I suspect that most non-regular visitors will be drawn here by what's on the left. Eyes right please, that's where the story is.
According to the World Bank Italy is still the world's 8th largest economy. However the vibe is rather different on the ground. The birth rate is low, and the population is aging. Everybody talks about "2008" as if it's an insidious and pervasive plague that just doesn't seem to have a cure... which in some parts it doesn't. One of the things we noted throughout Italy was:
- The number of buildings which were half constructed and then abandoned;
- How few new buildings were being constructed (though of course in an ancient country the scaffolding and repair business is still doing a roaring trade);
- The number of empty buildings with "For Rent" or "For Sale" signs on them. Boy, did we notice those.

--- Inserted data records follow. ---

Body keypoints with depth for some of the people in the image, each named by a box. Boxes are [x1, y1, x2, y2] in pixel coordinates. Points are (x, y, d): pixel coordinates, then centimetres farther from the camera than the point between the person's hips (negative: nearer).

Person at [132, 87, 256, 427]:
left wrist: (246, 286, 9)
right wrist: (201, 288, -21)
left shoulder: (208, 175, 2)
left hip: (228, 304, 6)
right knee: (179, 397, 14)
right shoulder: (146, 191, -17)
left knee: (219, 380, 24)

I saw this in Rome, Tuscany, the road to Venice, Venice itself, Burano, the road to San Marino, Napoli, and in the various mountain villages in between. (Villages which now also have to contend with having been hammered by regular earthquakes in the several months since August, and were already labouring from a loss of their younger population members because of a lack of work.) To some extent I saw it in Firenze, and to a much less extent in Milano, which is pretty much the industrial, commercial and business heart of Italy so that's not a surprise. But as soon as we started heading up to Tirano, I again saw building after building abandoned or to rent or to buy. Having Milano there has clearly not been a panacea for the Lombardy region.

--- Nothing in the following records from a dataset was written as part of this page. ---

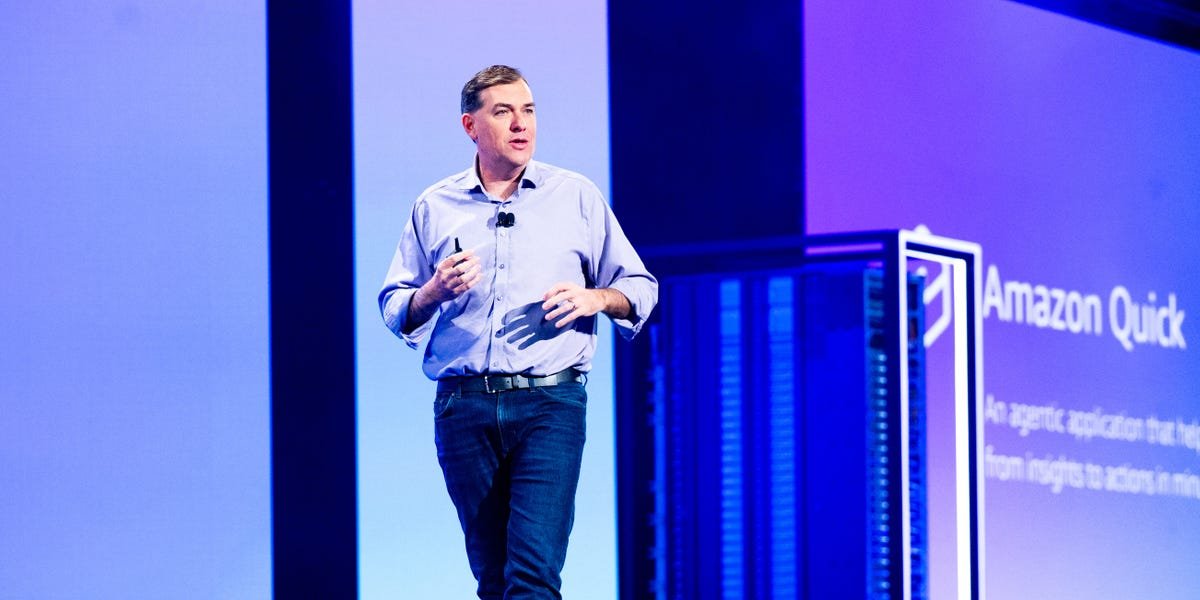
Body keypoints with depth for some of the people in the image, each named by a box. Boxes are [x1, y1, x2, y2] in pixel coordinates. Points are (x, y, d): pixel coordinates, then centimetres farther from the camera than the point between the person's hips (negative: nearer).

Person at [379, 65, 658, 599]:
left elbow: (640, 288, 13)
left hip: (550, 400, -2)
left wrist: (596, 298, -8)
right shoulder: (434, 208, 12)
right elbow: (394, 309, 13)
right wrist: (433, 292, -8)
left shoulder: (577, 196, 10)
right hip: (464, 405, 2)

I had a friend who was a university lecturer in Roma, and who moved to the US because it was so hard to make ends meet in Roma. Our tour director agreed that the Euro's strength against other currencies made visiting other countries more affordable... were it not for the fact that the pay rates are so woeful that he couldn't actually afford to go to them to enjoy the Euro's strength in the first place. Of course anecdotal evidence is not scientific evidence, even in a "science" as dismal as economics. However the plethora of signs and the relative absence of building activity (doubly noticeable when your next stop is Switzerland, where construction is abundant) are so pervasive that it would be impossible to say that economic difficulty is not a real "thing" in Italia.

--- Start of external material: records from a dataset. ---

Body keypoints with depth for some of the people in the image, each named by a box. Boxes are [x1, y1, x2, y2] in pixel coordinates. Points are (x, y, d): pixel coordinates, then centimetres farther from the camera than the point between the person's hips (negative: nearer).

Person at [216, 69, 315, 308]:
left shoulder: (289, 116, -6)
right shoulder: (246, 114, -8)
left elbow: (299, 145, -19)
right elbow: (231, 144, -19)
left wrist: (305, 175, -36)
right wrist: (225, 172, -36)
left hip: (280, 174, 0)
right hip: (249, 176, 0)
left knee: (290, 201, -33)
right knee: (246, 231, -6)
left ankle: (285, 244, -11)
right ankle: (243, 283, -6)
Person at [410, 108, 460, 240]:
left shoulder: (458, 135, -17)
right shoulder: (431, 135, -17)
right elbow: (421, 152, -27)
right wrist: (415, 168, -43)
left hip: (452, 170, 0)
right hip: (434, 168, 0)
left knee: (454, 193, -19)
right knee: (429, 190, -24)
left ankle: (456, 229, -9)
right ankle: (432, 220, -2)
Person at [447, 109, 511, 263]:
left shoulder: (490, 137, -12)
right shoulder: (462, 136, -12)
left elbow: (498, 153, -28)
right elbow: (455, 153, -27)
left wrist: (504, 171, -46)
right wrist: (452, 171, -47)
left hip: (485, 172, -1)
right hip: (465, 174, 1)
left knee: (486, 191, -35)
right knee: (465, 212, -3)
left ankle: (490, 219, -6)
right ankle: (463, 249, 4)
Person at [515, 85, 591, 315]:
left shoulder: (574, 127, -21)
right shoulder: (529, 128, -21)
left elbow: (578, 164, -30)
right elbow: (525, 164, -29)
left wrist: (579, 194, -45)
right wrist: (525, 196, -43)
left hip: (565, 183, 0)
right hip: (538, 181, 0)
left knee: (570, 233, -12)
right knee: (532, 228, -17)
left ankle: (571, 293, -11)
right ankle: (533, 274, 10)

The point, I get to it. The trains are yet another example of this economic malaise. If you leave aside the gleaming new Frecciarossa high speed trains which are, indeed, state of the art (except for the gawdawful luggage racks and coffee), the thing that is most noticeable about Italian rolling stock is its age. Whether it's freight locomotives or intercity trains like the Trenord one that took us to Tirano, they look old and they look tired. This one may well have been state of the art when it was built but I'd be very surprised if that was later than the 70's. The carriages lack air conditioning, and because the windows were locked closed we ended up being in a sauna for the first half an hour or so before the guards mercifully came along and cracked them open. Actually I was doubly grateful for this because it meant that later on I was able to shoot through an open window. (I was also a little bit lucky. When we entered the platform our tickets were checked. Then on the train the conductors came through and checked the tickets again. And one told us that we hadn't stamped the ticket in the machine on the platform... which we hadn't seen. She said (in English) "It says that you need to do that on the ticket" - and she pointed to a note on the back of the ticket which does indeed say that in Italian - "But you speak English, yes? It's OK, I'll stamp it for you." "Thank you" I said in English, feigning monolingualism and carefully hiding my SPQR insignia from view. In some other places you'd end up copping a fine for that, tourist or not. I probably should have read the conditions but really, who does? Doubly so after the ticket had been manually checked at the gate.) This again is a painful point of comparison with Switzerland where the rolling stock is modern, comfortable and frequent, even including niceties like power outlets and USB ports on some of the inter-city trains.
The fact that Italy is still #8 in GDP rankings doesn't matter a damn if too much of that is going to too few. And that too seems to be pervasive, not just in Italia. It would, however, explain why this disparity between statistics and the reality of most people's lives exists.